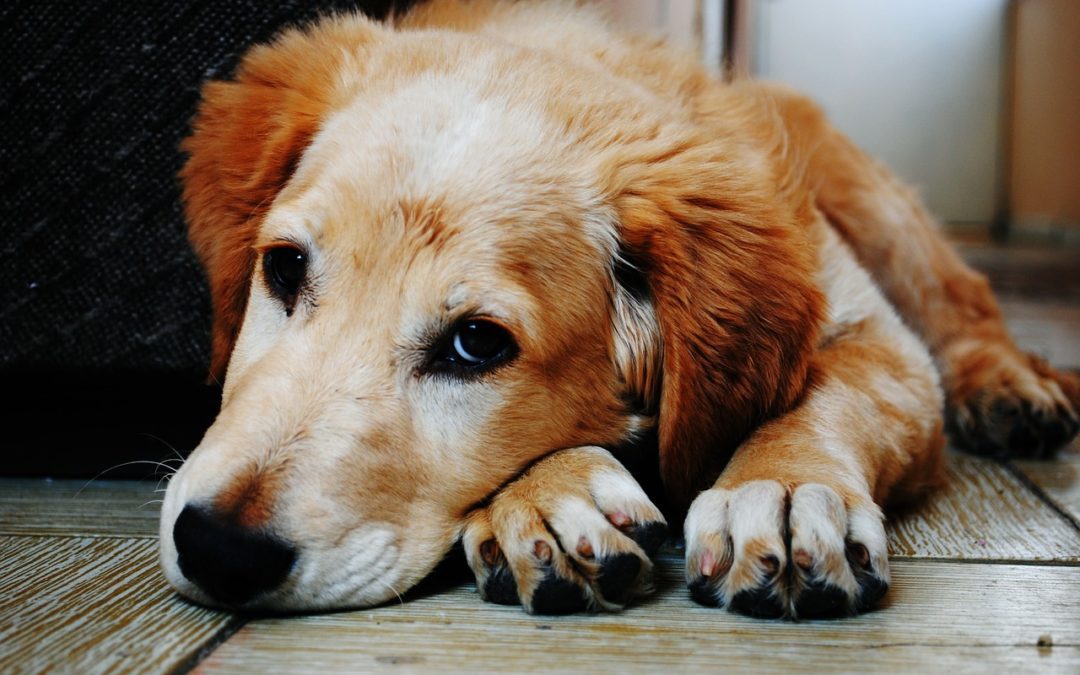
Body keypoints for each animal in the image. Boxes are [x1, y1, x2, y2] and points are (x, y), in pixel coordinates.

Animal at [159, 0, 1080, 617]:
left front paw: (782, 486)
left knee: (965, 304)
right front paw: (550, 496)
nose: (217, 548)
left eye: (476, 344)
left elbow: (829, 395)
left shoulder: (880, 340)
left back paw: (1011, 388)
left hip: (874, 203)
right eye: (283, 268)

### TRY IT
Repeat exactly the lines of the records from the one containing "left front paw: (782, 486)" to the last, and include no line outside that stretch.

### RESULT OF THE TASK
left front paw: (782, 486)
left knee: (965, 304)
right front paw: (550, 496)
nose: (217, 548)
left eye: (476, 344)
left elbow: (829, 395)
left shoulder: (880, 340)
left back paw: (1011, 388)
left hip: (874, 203)
right eye: (283, 268)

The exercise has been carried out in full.